Texto =
Análise IEDI
Produtividade x salário
Artigo reproduzido abaixo e publicado na edição de hoje do jornal Valor Econômico, assinado por Paulo Francini (Diretor do Departamento de Economia da Fiesp) e Rogério César de Souza (Economista-chefe do IEDI), esclarece uma questão relevante para o entendimento da crise que a indústria brasileira atravessa nos últimos anos. O ponto central é que no período mais recente, entre 2010 e 2013, os salários subiram muitíssimo e descolaram-se completamente da produtividade.
Alguns estudos vêm sustentando que os salários não descolaram-se da produtividade, mas que essa última cresceu muito pouco. Problema dessa última tese: ela encontra respaldo em números se o período selecionado for anterior a 2010 (ano em que os salários começaram a explodir) e se é considerada a indústria como um todo (que incluiria construção, utilidade pública, indústria extrativa, além da indústria de transformação) e não somente a indústria de transformação.
A abordagem alternativa coloca mais adequadamente o tema:
1) Não há dúvida que a produtividade na indústria evolui muito pouco (em alguns períodos, negativamente), sendo essa uma variável decisiva – ou mesmo imprescindível – para que o Brasil supere a crise industrial.
2) A tese de que não houve descolamento entre salários e produtividade se justifica para períodos anteriores a 2010 e se for considerada a indústria como um todo.
3) O descolamento se dá de 2010 em diante e é atinente à indústria de transformação, o segmento que é o núcleo da crise industrial, um fator que contribuiu para a redução das margens das empresas da indústria, consequente retraimento dos investimentos do setor e realimentação do processo através da baixa produtividade.
Produtividade, Salários e a Crise da Indústria. Um dos principais temas do debate econômico brasileiro atual diz respeito à crise que a indústria enfrenta. O crescimento dos salários acima da produtividade do trabalho seria um dos fatores explicativos do fraco desempenho do setor. Dado o cenário de acirrada concorrência externa, a indústria de transformação não teria conseguido repassar os aumentos de custos para os preços, resultando na compressão das suas margens, redução do seu nível de produção e de investimentos. Os dados, quando analisados com o devido cuidado, corroboram esse diagnóstico.

Suas tarefas =
1. Transcreva o trecho do texto sobre produtividade e salários que vai de "A abordagem alternativa" até "da baixa produtividade.".
2. Indique se cada afirmação a seguir concorda com o texto sobre produtividade e salários. Responda sim ou não e cite literalmente as palavras do texto que decidem. (a) O descolamento entre salários e produtividade ocorre de 2010 em diante. (b) O artigo foi publicado no jornal Folha de S.Paulo. (c) A produtividade na indústria evoluiu fortemente.
3. Prolongue o texto sobre produtividade e salários a partir da última frase apresentada.

Dados fornecidos =
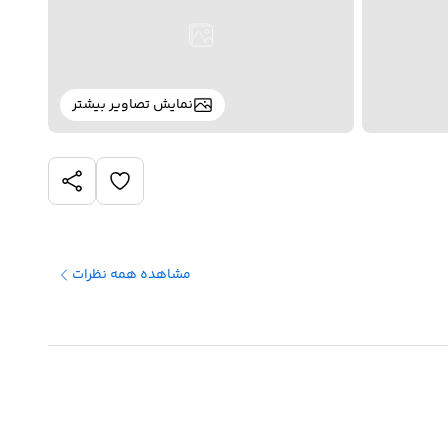
نمایش تصاویر بیشتر
مشاهده همه نظرات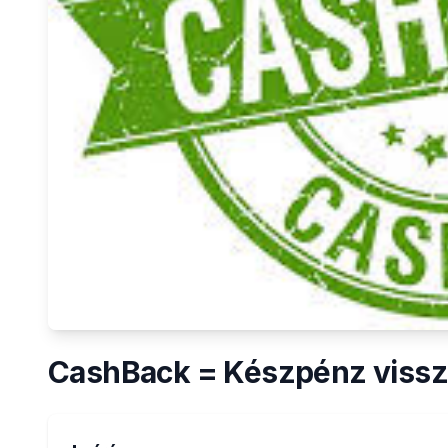
CashBack = Készpénz vissz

Resultados do exercício =
1.
A abordagem alternativa coloca mais adequadamente o tema:
1) Não há dúvida que a produtividade na indústria evolui muito pouco (em alguns períodos, negativamente), sendo essa uma variável decisiva – ou mesmo imprescindível – para que o Brasil supere a crise industrial.
2) A tese de que não houve descolamento entre salários e produtividade se justifica para períodos anteriores a 2010 e se for considerada a indústria como um todo.
3) O descolamento se dá de 2010 em diante e é atinente à indústria de transformação, o segmento que é o núcleo da crise industrial, um fator que contribuiu para a redução das margens das empresas da indústria, consequente retraimento dos investimentos do setor e realimentação do processo através da baixa produtividade.

2.
(a) Sim: "O descolamento se dá de 2010 em diante".
(b) Não: "publicado na edição de hoje do jornal Valor Econômico".
(c) Não: "Não há dúvida que a produtividade na indústria evolui muito pouco".

3.
Em primeiro lugar, cabe destacar que o segmento industrial no qual se desenvolveram essas dificuldades é a indústria de transformação, responsável por aproximadamente 50% do PIB da indústria total. Em segundo lugar, é preciso ter presente uma decisiva questão temporal no diagnóstico do descolamento da expansão da produtividade e dos salários. A atividade na indústria de transformação está praticamente estagnada desde 2010 até os dias atuais, período em que é válido o diagnóstico do hiato entre o crescimento da produtividade e dos salários, e seus efeitos negativos sobre o setor e a economia como um todo. Cabe ainda reconhecer desde já que a produtividade física do trabalho da indústria brasileira tem evoluído a taxas pouco significativas nos últimos anos, o que é, também, parte relevante do problema.
Há evidências que no período entre os anos de 2009 e 2012 os salários acusaram aumento significativamente superior ao da produtividade da mão de obra na indústria. Ao se considerar os rendimentos e benefícios pagos na atividade industrial de transformação deflacionados pelo IPCA, observa-se que, enquanto a produtividade do trabalho neste período cresceu 10%, o rendimento real teve alta de 13%. O mesmo exercício, utilizando agora o deflator da própria indústria de transformação e não o índice de preços ao consumidor (o que é o mais adequado para a discussão em tela), mostra que o rendimento real teve elevação de 40% entre 2009 e 2012. Ou seja, o aumento dos salários pagos na indústria de transformação foi muito maior quando deflacionado pelo deflator do próprio setor, e não pelo IPCA.
A Pesquisa Industrial Mensal de Emprego e Salário (Pimes) do IBGE traz evidências adicionais sobre o descolamento entre o crescimento da produtividade do trabalho e dos salários pagos na indústria de transformação. No período como um todo compreendido entre o 1º trimestre de 2010 e o 2º trimestre de 2014, a produtividade do trabalho cresceu muito pouco: 2,8%. Já a folha de pagamento real por trabalhador, deflacionada pelo IPCA, apontou elevação de 17,9%. Considerando o deflator da indústria de transformação, o acréscimo da folha real por trabalhador chega a 46,9% no mesmo período.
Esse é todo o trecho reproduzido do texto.